▶ [Work task]:
Arrange the text read from all the rows below as a JSON list of strings, one string per line, skipping blank lines. Leave the pictures out of the answer.

Dataset entries
|---|

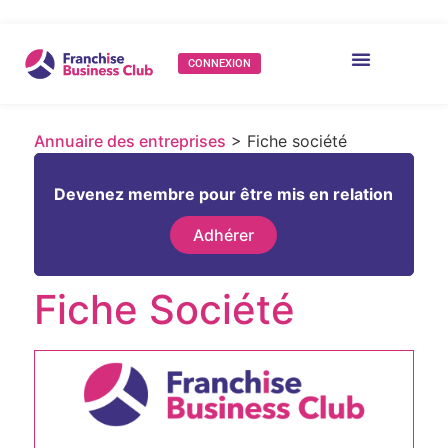
CONNEXION
Annuaire des entreprises
> Fiche société
Devenez membre pour être mis en relation
Adhérer
Fiche Société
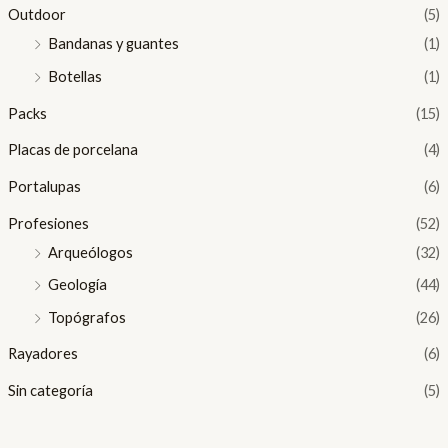
Outdoor
(5)
Bandanas y guantes
(1)
Botellas
(1)
Packs
(15)
Placas de porcelana
(4)
Portalupas
(6)
Profesiones
(52)
Arqueólogos
(32)
Geología
(44)
Topógrafos
(26)
Rayadores
(6)
Sin categoría
(5)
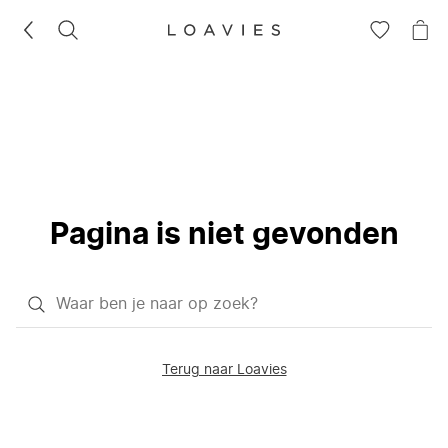
ZOEKEN
GA
NA
NAAR
JE
JE
WI
VERLANG
Pagina is niet gevonden
Waar
ben
je
Terug naar Loavies
naar
op
zoek?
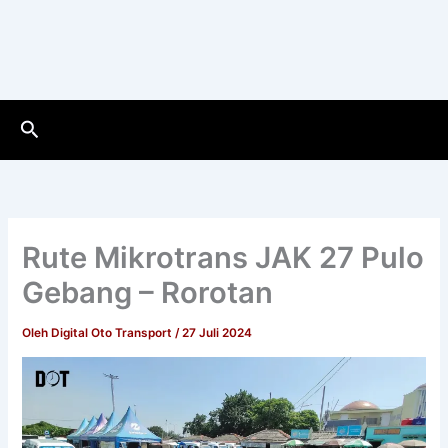
Cari
Rute Mikrotrans JAK 27 Pulo
Gebang – Rorotan
Oleh
Digital Oto Transport
/
27 Juli 2024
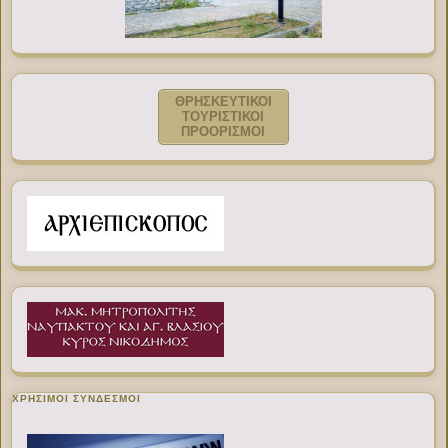
ΘΡΗΣΚΕΥΤΙΚΟΙ
ΤΟΥΡΙΣΤΙΚΟΙ
ΠΡΟΟΡΙΣΜΟΙ
ΧΡΉΣΙΜΟΙ ΣΎΝΔΕΣΜΟΙ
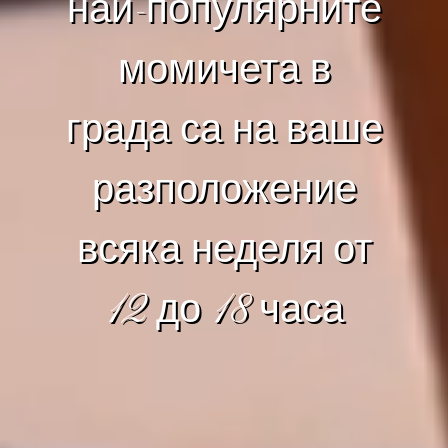
най-популярните
момичета в
града са на ваше
разположение
всяка неделя от
12 до 18 часа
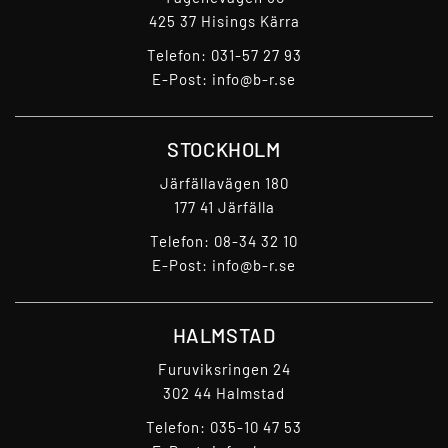
425 37 Hisings Kärra
Telefon:
031-57 27 93
E-Post:
info@b-r.se
STOCKHOLM
Järfällavägen 180
177 41 Järfälla
Telefon:
08-34 32 10
E-Post:
info@b-r.se
HALMSTAD
Furuviksringen 24
302 44 Halmstad
Telefon:
035-10 47 53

|---|

▶ [Your solution]:
[
  "CONNEXION",
  "Annuaire des entreprises",
  "> Fiche société",
  "Devenez membre pour être mis en relation",
  "Adhérer",
  "Fiche Société",
  "Outdoor",
  "(5)",
  "Bandanas y guantes",
  "(1)",
  "Botellas",
  "(1)",
  "Packs",
  "(15)",
  "Placas de porcelana",
  "(4)",
  "Portalupas",
  "(6)",
  "Profesiones",
  "(52)",
  "Arqueólogos",
  "(32)",
  "Geología",
  "(44)",
  "Topógrafos",
  "(26)",
  "Rayadores",
  "(6)",
  "Sin categoría",
  "(5)",
  "ZOEKEN",
  "GA",
  "NA",
  "NAAR",
  "JE",
  "JE",
  "WI",
  "VERLANG",
  "Pagina is niet gevonden",
  "Waar",
  "ben",
  "je",
  "Terug naar Loavies",
  "naar",
  "op",
  "zoek?",
  "Cari",
  "Rute Mikrotrans JAK 27 Pulo",
  "Gebang – Rorotan",
  "Oleh",
  "Digital Oto Transport",
  "/",
  "27 Juli 2024",
  "ΘΡΗΣΚΕΥΤΙΚΟΙ",
  "ΤΟΥΡΙΣΤΙΚΟΙ",
  "ΠΡΟΟΡΙΣΜΟΙ",
  "ΧΡΉΣΙΜΟΙ ΣΎΝΔΕΣΜΟΙ",
  "най-популярните",
  "момичета в",
  "града са на ваше",
  "разположение",
  "всяка неделя от",
  "12 до 18 часа",
  "425 37 Hisings Kärra",
  "Telefon:",
  "031-57 27 93",
  "E-Post:",
  "info@b-r.se",
  "STOCKHOLM",
  "Järfällavägen 180",
  "177 41 Järfälla",
  "Telefon:",
  "08-34 32 10",
  "E-Post:",
  "info@b-r.se",
  "HALMSTAD",
  "Furuviksringen 24",
  "302 44 Halmstad",
  "Telefon:",
  "035-10 47 53"
]